We have so far centred this article on a consideration of what is happening to Catalan. And, indeed, some may argue that Catalan is merely a “regional” language and that to make it official in Europe would cause further complication and expenditure for the EU. But the fact that the language may scathingly be dismissed as “regional” by some in no way makes it less important than other EU languages enjoying officialdom. Indeed, Catalan is reckoned to be the EU’s tenth most widely spoken language. It is Madrid’s recurrent refusal to call for its officialisation that keeps up the discrimination, not any form of inferiority or literary deficit. The injustice suffered with regard to languages with far fewer speakers, such as Maltese or Gaelic –not to mention Danish or Greek– is difficult to understand.
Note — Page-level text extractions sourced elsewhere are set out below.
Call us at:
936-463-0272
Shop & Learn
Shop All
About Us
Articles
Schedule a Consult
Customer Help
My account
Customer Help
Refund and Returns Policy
Now that Maltese-speaker Roberta Metsola has become president of the EU Parliament, we must remember that the language she speaks has enjoyed full EU recognition and the condition of working language since the very day Malta entered the EU in 2004. This means that official EU documents are now automatically translated into Maltese, a language used in official EU events taking place on the island. OK, this may not be a determinant factor for the languages future. But many see it as an important step in supplying new empowerment and prestige for a language that was –and still is– facing the threat of the superior pull of English. Hopefully the same may soon be said for Irish Gaelic, a language that last January 1st acquired belated officialdom in the EU. Again, this has been made possible by the virtue of the language’s “statehood” and the decision of the government of the state it belongs to and represents. But the fact is that these developments lead to a paradoxical situation in which languages spoken by little over 400.000 (Maltese) and 200.000 (Irish Gaelic) receive the full honours Catalan is denied. While Maltese and Gaelic are empowered by the EU, a language reckoned to be spoken by twenty-five or fifty times more speakers respectively, as is Catalan, enjoys no real EU officialdom nor receives any form of EU support when its status in education is challenged. Who can wonder that languages disappear? Occitan did so in a couple of generations. Will Catalan be the next to go before the huge indifference of Brussels?